Wie anspruchsvoll «regional» im Alltag des Detailhandels wird, zeigte Raphael Blatt, Gründer von «Frischpunkt». Er startete mit der Idee «vom Feld direkt ins Verkaufsregal» und baute seine ersten Regale buchstäblich aus Europaletten. Doch mit dem Wachstum kamen Zielkonflikte wie die Kühlwarenlogistik, Spezialprodukte und die Erwartung nach einem Einkauf «aus einer Hand», die ihn Richtung breites Sortiment zwangen – und damit auch Richtung Zwischenhandel. Heute führt Raphael Blatt in zwei Läden rund 1’500 Produkte, vieles davon über Partner.
Dabei zeigt sich, dass ein reiner Regionalwarenkorb oft an der Rentabilität scheitert. «Nur rein regionale Grundnahrungsmittel zu verkaufen, das wird schwierig», erklärte Raphael Blatt und ergänzte: «Wenn ich Abwaschtabs anbiete, verkaufe ich auch mehr Rüebli aus Madiswil.» Gleichzeitig betonte Raphael Blatt den Wert der Beziehung als eigentlichen Markenkern der Direktvermarktung: Es gehe nicht nur um den Kanal, sondern um das Gefühl von Transparenz und Nähe – «ich bin dabei, ich bin transparent».
Lukas Aeschlimann vom RegioFood Hub setzte bei einem anderen Engpass an: Wissen, Netzwerk und Infrastruktur fehlten vielen, die regionale Rohstoffe veredeln oder neue Produkte testen möchten. Als konkrete Antwort pilotiert der RegioFood Hub seit Herbst eine Co-Working-Küche in Zollikofen: 74 Quadratmeter, mit Produktions- und Lagerflächen, Kühl- und Tiefkühlzellen sowie Geräten – nutzbar stunden- oder tageweise, um Rohstoffe zu veredeln, Überschüsse zu verarbeiten oder neue Produkte zu entwickeln. Ein Küchenmanager vor Ort hilft beim Umgang mit der Infrastruktur und bei Produktentwicklung.

**Die Daten**
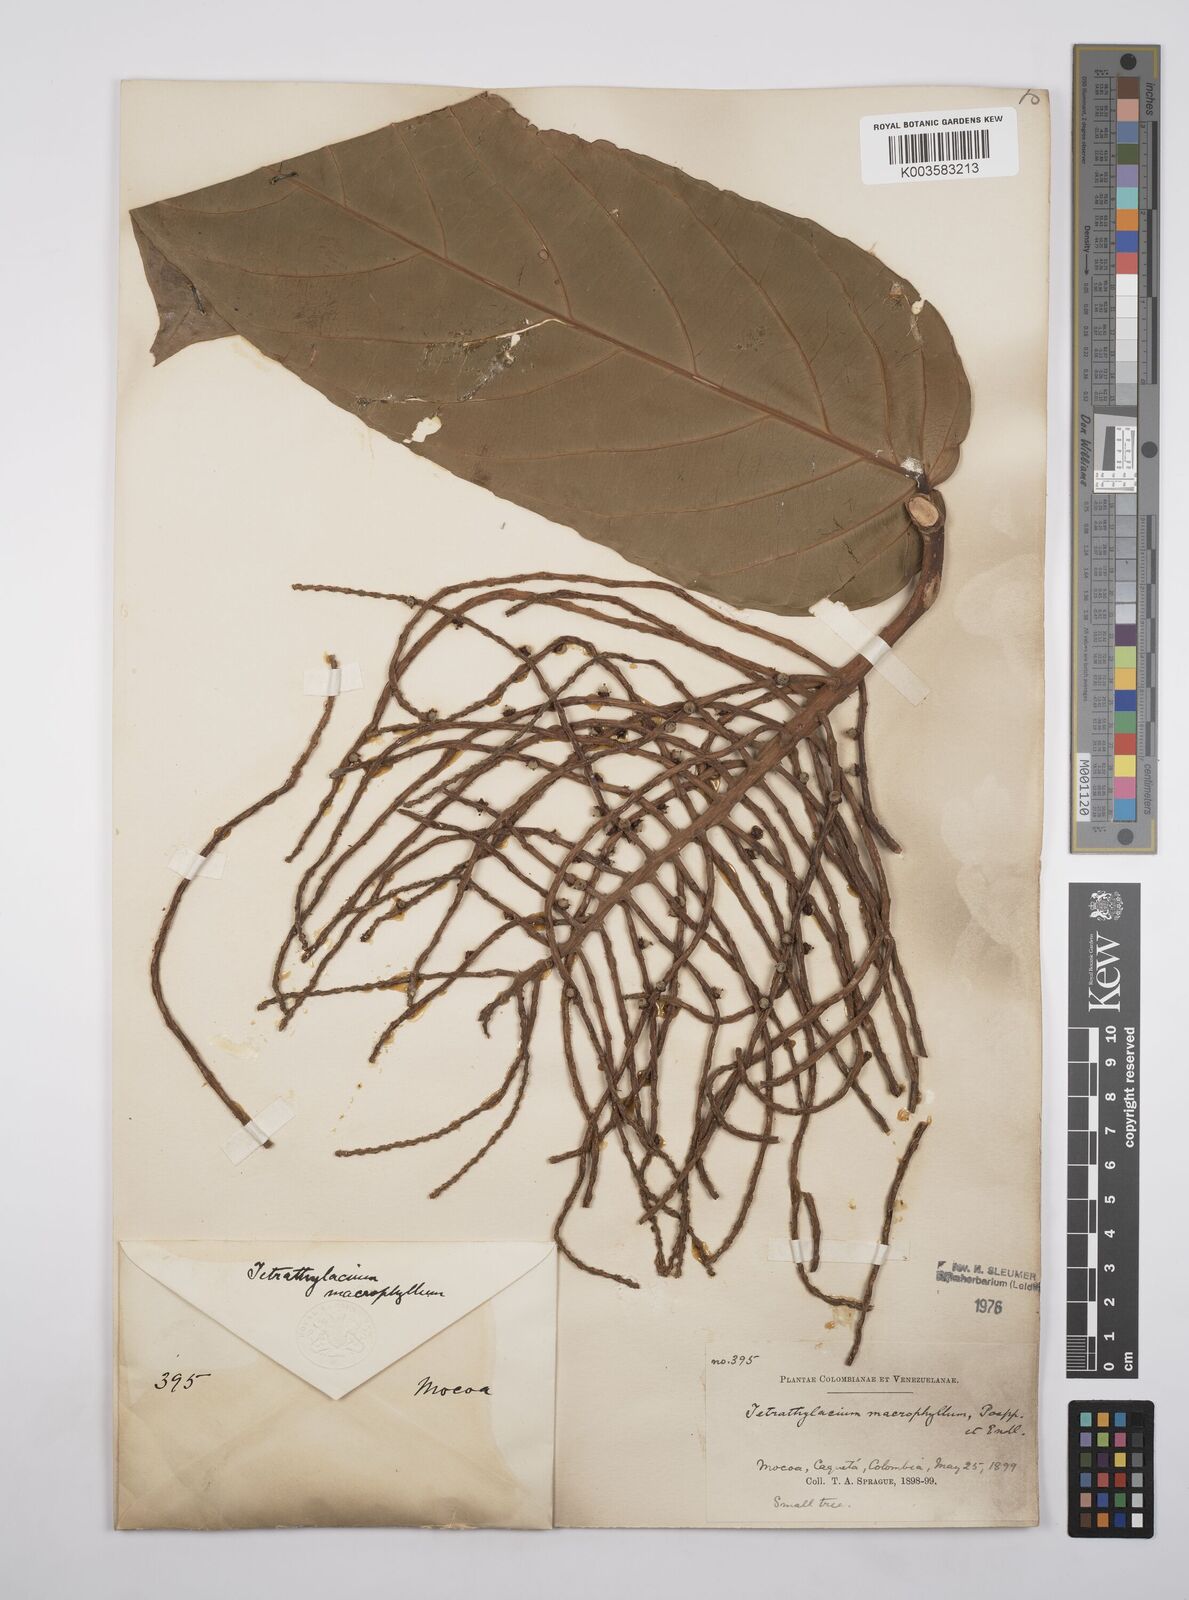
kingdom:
--
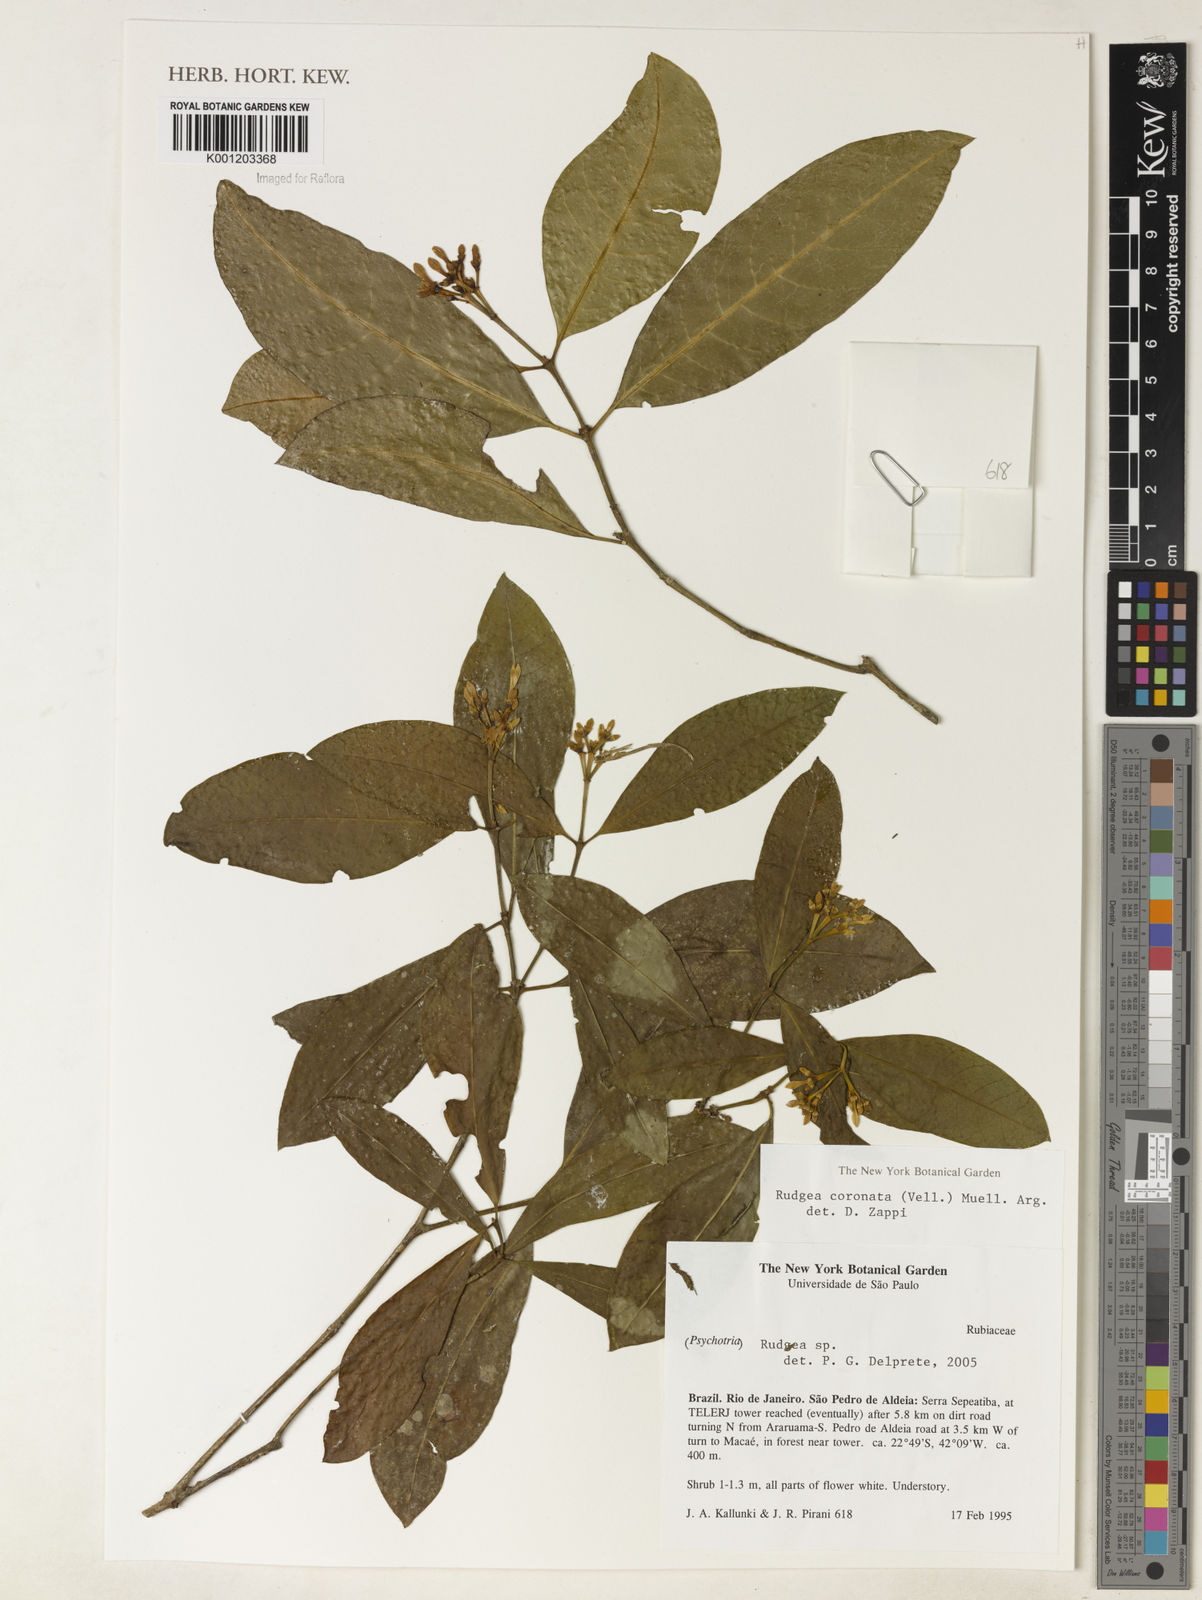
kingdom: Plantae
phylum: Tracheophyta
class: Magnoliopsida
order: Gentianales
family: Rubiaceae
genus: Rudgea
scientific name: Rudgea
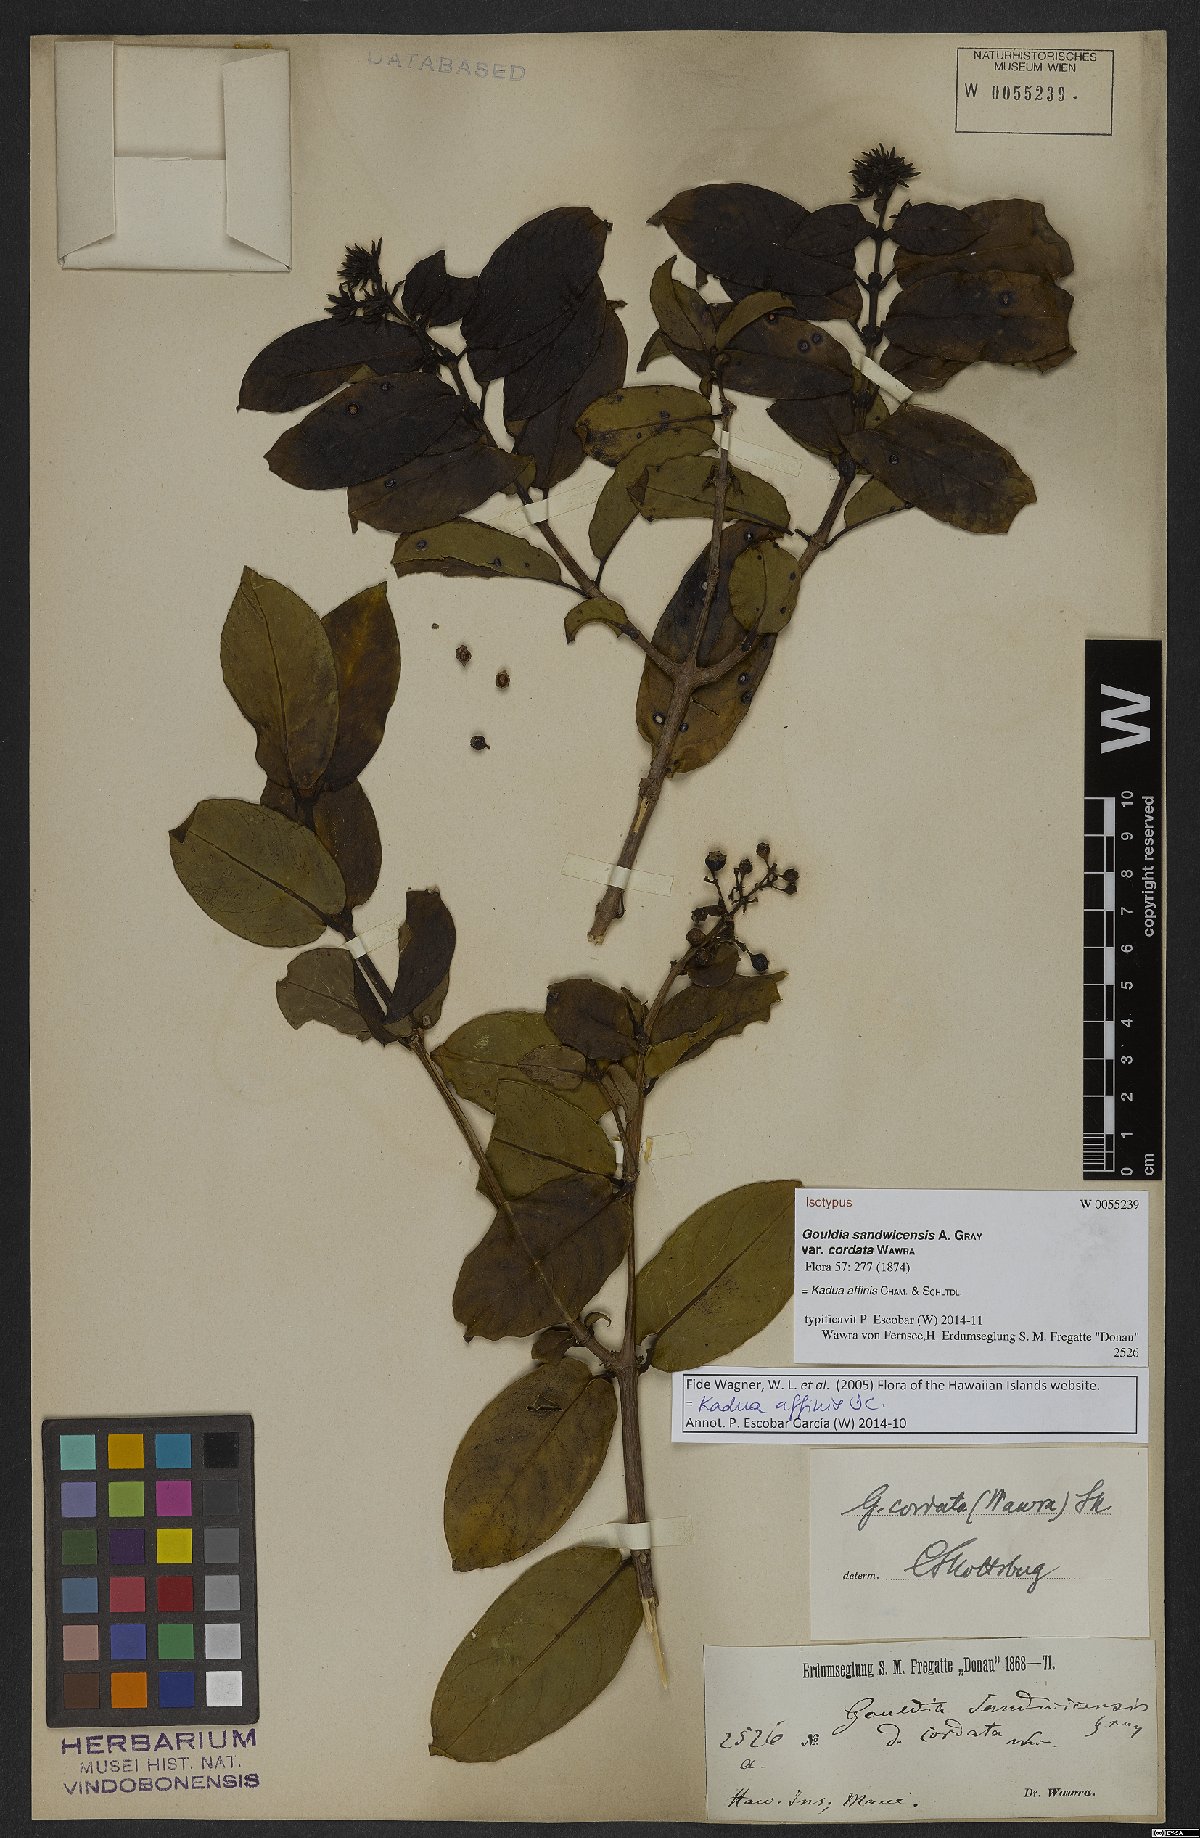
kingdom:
--
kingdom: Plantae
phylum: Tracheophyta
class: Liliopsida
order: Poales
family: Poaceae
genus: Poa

**Arbeitsauftrag 1**
Wofür lässt sich die Co-Working-Küche in Zollikofen laut dem vorliegenden Text nutzen?
**Arbeitsauftrag 2**
Schreiben Sie aus dem vorliegenden Text alles von „Lukas Aeschlimann vom“ bis hinunter zu „und bei Produktentwicklung.“ wortgetreu ab.

**Antwort 1**
- Rohstoffe veredeln
- Überschüsse verarbeiten
- neue Produkte entwickeln

**Antwort 2**
Lukas Aeschlimann vom RegioFood Hub setzte bei einem anderen Engpass an: Wissen, Netzwerk und Infrastruktur fehlten vielen, die regionale Rohstoffe veredeln oder neue Produkte testen möchten. Als konkrete Antwort pilotiert der RegioFood Hub seit Herbst eine Co-Working-Küche in Zollikofen: 74 Quadratmeter, mit Produktions- und Lagerflächen, Kühl- und Tiefkühlzellen sowie Geräten – nutzbar stunden- oder tageweise, um Rohstoffe zu veredeln, Überschüsse zu verarbeiten oder neue Produkte zu entwickeln. Ein Küchenmanager vor Ort hilft beim Umgang mit der Infrastruktur und bei Produktentwicklung.